Комментарий |

Новый психологический роман

Бавильский Д. Ангелы на первом месте. – М.: ООО «Издательство АСТ»; СПб: ООО «Издательство Астрель-СПб», 2005. – 314, [6] – (Неформат)

Ушедший психологизм, великое достояние литературы прошлого века,

оплакивают вот уже несколько десятилетий. А попытки его
воскресить в современной прозе считают неуклюжим анахронизмом и
эпигонством. И в самом деле. Начало ХХ века ознаменовалось
агрессивными атаками на психологическую интроспективную прозу,
которые велись по всем фронтам. Во Франции сюрреалисты и Жорж
Батай, ниспровергавшие антропоцентризм и
либерально-буржуазный гуманизм, разоблачили в том числе героя психологической
прозы, так называемого «внутреннего человека». Вслед за ними
Л.-Ф. Селин, посвятивший один из своих романов «животным»,
последовательно продемонстрировал тупиковость и
исчерпанность человеческих точек зрения. Все субъективное было вынесено
им за скобки. Еще раньше Хемингуэй отверг мыслящего
человека, заменив его человеком действия.
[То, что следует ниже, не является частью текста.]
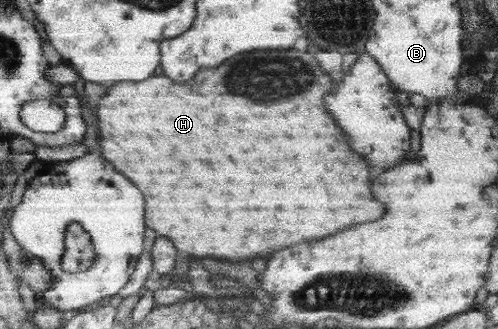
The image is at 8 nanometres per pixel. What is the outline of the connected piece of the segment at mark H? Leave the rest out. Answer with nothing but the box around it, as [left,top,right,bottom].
[98,49,384,261]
А Камю, усвоивший уроки
Хемингуэя, создал, в свою очередь, лишенного мыслей и чувств,
абсурдного, депсихологизированного персонажа. В умерщвлении
прозы, заглядывающей в глубины человеческой души, роковую
роль сыграл и психоанализ. Адепты Фрейда рационализировали
сознание, сведя его к однотипным, повторяющимся конфликтам. Оно
перестало быть тайной для Дж. Джойса, А. Жида, О. Хаксли и
многих других. Их зрелые произведения представляют человека
в виде текста, написанного по определенным законам, причем
законы эти нарочито обнажаются. Художественный мир в
пространстве модернизма лишается органики и все больше напоминает
рассудочную конструкцию. Традиции психологического романа в
текстах М. Пруста и В. Вулф обнаруживают свою тупиковость. И
если следующее поколение литераторов будет чему-то учиться у
Пруста и Вулф, то уж явно не умению раскрывать реальность
человеческой души.

Постмодернизм закрепляет «успехи» литературы, депсихологизирующей
человека. Внутренний монолог теперь подмигивает нам своей
фиктивностью, предсказуемостью, сделанностью. Сопереживание
читателя герою, соотнесение с героем оказывается немыслимым.
Этот принцип сохраняется и в квазипсихологической литературе,
преодолевающей центробежность постмодернизма, в романах
англичан Мартина Эмиса («Успех», «Деньги»), Тибора Фишера
(«Коллекционная вещь», «Философы с большой дороги»), скандального
канадца Тимоти Финдли («Пилигрим»), польского автора Ежи
Сосновски («Апокриф Аглаи») и у многих других. В свою очередь
психологические романы, написанные без оглядки на
постмодернистские стратегии, носят явно коммерческий характер. Вспомним
хотя бы тексты англоязычных авторов Грэма Джойса («Скоро
будет буря»), Аниты Мэйсон («Ангел Рейха»), Луи Басса («Роскошь
изгнания»), или, скажем, немецкоязычных: модного Арнольда
Штадлера («Однажды днем, а может быть и ночью…») или Юрека
Беккера («Бессердечная Аманда»). Эти тексты выглядят
вторичными, ничего не добавляющими к уже имеющемуся арсеналу
достижений психологической литературы прошлого. Все в них остается
прежним. С той лишь разницей, что внутренний конфликт теперь
сводится к формулам старого доброго психоанализа.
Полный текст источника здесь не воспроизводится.